Her father leaned toward her and dragged a grease-stained rag from his rear overall pocket. He wiped his hands, then poked the cloth back. “Karl and I are installing one of my gadgets. A keyless ignition.”
“Something new?”
“Nope. Never found a buyer for it, though. Still, it’s a convenience I appreciate. No good inventing things if you can’t use them.” The subject seemed to draw his attention back to the project. He fiddled with something beyond her line of vision on the dashboard. “Okay, Karl, here goes.”
The motor sputtered. Sparks flew at Karl. He swore and stumbled backward. August rushed to him. “Must have crossed the wires. Are you all right?”
“Sure. Surprised me is all.”
All but forgotten, April left them to their work.
The garages were a couple hundred yards from the dock, up the asphalt lane. Made of stone and mortar like the house and tool shed, the building had originally been a stable. With the advent of electricity and motorized vehicles, the barn gates had been replaced with garage doors, th
e packed earth floor with concrete, and the oil lamps with electric lights.
Six truck-wide doors graced the front, while two human-sized ones allowed access at either end of the building. The one nearest the dock stood open. April hastened inside.
Murky light slithered through the grimy window set eight feet up the back wall, but it was enough for her to see the cobwebs massed on the high open beams supporting the roof, and that the car parked here was not the one she sought.
From somewhere deep inside the garages, a car motor started.
Imagining how the building must have looked in her great-great- grandfather’s era, April proceeded through the swinging doors separating each stall from the next. Surprisingly, the individual chambers were huge, better suited to the luxury cars of the sixties than the compact, gas-efficient models now occupying them. And yet, for all the modernization April felt the old building had retained a sense of its originality. She could almost smell the hay and the horse manure lingering in the shadowy corners.
The idling motor grew insistently louder with her progress.

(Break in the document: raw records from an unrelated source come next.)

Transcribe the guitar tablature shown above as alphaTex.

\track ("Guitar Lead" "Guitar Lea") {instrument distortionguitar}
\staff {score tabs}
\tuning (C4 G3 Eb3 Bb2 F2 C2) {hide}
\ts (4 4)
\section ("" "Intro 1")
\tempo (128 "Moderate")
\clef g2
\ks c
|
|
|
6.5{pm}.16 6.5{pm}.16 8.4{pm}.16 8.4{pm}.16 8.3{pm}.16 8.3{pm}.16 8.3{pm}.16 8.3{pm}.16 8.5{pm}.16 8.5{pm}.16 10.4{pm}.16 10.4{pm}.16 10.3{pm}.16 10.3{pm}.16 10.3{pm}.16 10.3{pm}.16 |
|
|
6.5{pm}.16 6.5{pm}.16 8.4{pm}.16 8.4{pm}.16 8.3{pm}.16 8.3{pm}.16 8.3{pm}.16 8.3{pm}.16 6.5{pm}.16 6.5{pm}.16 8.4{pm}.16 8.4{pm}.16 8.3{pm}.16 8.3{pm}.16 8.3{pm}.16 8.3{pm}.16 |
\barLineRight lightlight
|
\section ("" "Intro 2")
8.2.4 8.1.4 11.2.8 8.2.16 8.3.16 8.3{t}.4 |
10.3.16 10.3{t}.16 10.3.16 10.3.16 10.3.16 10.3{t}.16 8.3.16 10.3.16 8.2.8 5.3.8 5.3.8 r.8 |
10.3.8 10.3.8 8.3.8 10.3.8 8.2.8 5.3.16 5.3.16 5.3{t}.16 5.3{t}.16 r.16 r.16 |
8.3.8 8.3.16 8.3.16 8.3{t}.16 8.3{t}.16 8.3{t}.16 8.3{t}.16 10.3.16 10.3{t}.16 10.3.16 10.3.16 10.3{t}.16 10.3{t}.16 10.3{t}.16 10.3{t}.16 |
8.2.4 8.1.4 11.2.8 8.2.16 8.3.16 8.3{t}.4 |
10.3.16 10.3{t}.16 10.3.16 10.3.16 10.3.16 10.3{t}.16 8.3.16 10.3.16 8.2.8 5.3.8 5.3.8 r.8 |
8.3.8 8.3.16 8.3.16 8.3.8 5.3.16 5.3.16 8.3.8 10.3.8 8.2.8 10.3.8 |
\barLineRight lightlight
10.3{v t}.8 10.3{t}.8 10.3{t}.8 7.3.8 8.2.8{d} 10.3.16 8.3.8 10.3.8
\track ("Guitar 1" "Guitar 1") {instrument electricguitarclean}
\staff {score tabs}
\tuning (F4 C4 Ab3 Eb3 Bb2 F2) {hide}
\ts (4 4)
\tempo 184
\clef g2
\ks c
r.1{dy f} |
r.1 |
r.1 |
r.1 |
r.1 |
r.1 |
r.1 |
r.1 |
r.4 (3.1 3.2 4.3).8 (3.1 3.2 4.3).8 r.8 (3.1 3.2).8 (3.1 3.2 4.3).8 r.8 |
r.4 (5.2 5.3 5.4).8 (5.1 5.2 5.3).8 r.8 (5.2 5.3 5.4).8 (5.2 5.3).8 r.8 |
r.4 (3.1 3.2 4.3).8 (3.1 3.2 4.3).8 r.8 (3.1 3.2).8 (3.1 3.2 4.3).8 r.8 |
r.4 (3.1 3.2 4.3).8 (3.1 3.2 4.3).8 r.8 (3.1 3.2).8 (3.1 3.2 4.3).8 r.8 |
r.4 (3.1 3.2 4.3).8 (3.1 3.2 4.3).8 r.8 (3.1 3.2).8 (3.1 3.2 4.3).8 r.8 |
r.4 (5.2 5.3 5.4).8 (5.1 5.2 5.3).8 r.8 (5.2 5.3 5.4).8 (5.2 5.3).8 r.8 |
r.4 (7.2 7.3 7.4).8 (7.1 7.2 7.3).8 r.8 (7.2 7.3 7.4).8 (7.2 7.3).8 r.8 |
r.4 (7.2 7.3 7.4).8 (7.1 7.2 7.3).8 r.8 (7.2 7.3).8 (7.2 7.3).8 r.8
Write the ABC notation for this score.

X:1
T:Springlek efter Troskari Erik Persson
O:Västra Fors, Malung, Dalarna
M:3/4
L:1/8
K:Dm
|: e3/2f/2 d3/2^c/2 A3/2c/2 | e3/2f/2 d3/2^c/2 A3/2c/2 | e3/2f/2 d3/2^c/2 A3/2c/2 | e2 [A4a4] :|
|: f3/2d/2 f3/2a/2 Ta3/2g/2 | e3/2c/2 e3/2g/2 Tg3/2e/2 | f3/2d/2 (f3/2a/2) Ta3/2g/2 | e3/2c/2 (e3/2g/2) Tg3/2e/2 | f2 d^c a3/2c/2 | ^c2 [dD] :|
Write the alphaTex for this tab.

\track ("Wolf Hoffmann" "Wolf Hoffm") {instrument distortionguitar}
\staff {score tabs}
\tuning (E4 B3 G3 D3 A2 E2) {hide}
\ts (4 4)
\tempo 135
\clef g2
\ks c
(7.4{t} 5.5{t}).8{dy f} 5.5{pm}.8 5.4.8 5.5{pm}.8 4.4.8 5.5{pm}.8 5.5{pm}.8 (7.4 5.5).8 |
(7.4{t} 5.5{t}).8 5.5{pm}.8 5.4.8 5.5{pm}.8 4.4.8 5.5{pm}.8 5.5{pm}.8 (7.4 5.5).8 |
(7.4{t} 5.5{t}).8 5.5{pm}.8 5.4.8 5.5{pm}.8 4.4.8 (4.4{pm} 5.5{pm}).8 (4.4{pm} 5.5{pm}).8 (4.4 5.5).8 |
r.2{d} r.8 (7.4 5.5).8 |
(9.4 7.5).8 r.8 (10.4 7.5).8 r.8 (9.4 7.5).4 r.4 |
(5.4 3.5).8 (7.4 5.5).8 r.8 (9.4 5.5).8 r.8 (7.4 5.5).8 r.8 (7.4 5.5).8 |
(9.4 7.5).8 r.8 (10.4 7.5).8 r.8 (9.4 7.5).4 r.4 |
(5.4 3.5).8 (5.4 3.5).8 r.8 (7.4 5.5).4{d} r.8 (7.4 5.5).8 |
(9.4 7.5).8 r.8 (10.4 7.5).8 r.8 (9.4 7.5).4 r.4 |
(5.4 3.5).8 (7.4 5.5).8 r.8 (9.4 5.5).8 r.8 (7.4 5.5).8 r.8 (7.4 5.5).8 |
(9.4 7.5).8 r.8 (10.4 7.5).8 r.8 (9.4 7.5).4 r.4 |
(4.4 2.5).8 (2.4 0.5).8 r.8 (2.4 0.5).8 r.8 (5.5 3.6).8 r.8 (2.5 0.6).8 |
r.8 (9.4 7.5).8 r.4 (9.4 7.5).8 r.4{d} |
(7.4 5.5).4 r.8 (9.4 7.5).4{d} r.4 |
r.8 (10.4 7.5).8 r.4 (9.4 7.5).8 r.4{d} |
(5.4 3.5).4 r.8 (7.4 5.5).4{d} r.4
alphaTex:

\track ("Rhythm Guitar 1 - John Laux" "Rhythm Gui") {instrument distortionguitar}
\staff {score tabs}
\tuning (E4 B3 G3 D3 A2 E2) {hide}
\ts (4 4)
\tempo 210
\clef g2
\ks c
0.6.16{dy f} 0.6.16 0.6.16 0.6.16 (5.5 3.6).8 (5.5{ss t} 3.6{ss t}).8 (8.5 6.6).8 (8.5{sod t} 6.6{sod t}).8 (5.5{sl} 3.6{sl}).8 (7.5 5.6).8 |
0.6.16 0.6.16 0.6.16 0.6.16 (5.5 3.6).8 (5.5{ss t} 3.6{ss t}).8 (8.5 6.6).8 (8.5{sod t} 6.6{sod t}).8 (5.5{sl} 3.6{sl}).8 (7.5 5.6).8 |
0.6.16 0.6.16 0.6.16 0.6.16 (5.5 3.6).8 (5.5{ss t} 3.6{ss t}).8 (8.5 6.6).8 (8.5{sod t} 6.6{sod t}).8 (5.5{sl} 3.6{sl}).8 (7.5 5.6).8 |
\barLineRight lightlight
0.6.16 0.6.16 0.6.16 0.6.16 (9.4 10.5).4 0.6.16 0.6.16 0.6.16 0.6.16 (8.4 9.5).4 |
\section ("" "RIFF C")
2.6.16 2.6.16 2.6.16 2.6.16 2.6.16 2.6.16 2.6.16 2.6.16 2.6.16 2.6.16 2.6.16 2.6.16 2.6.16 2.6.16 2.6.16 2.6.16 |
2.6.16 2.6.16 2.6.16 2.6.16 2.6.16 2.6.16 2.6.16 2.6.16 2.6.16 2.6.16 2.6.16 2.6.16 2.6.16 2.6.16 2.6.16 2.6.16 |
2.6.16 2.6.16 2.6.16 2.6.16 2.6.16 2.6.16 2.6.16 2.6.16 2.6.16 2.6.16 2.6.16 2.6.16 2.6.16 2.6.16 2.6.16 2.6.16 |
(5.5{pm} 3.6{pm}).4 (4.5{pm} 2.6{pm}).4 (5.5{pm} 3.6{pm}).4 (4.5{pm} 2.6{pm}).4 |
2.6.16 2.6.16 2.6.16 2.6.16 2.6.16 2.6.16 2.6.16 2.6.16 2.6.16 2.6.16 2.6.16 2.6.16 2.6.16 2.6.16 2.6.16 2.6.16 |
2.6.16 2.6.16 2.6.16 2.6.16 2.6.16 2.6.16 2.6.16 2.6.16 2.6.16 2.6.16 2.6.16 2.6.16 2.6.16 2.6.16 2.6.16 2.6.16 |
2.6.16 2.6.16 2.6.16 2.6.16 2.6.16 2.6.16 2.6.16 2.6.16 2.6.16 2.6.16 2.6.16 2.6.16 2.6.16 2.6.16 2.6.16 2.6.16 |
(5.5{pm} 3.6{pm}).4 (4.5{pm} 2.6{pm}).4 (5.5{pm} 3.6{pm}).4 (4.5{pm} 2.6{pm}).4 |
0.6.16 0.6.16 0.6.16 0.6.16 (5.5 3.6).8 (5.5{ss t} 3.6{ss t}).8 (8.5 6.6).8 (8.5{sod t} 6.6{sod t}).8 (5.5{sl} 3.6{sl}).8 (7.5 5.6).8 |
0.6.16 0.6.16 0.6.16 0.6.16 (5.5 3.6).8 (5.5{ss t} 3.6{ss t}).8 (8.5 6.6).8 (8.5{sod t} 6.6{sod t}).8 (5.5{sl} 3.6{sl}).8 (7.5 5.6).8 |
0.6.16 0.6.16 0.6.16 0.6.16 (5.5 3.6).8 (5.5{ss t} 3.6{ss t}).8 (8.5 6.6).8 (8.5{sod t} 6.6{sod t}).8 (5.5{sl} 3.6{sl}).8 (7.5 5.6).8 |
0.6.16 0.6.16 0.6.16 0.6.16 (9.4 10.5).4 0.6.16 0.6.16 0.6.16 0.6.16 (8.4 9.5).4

Evidently, whoever had entered the building before her and left the door ajar was going somewhere, most likely Friday Harbor.
In the fifth stall, she found her rented compact. The rumbling engine emanated from the sixth. Although the cells were partitioned, the ventilation left a lot to be desired, April thought, getting a whiff of exhaust.
Best to get her sunglasses and leave. She spotted them on the dashboard, and seconds later was stuffing them into her pocket.
The running motor revved. Exhaust crept beneath the wall like smoke from a blazing room. April coughed, frowning disgustedly at the wall as though the person in the unit beyond could see her and would stop the car. Or exit the garage. Surely, the engine was warm by now.
April felt an uneasy prickling. Maybe she’d better see if the driver in the next stall was all right.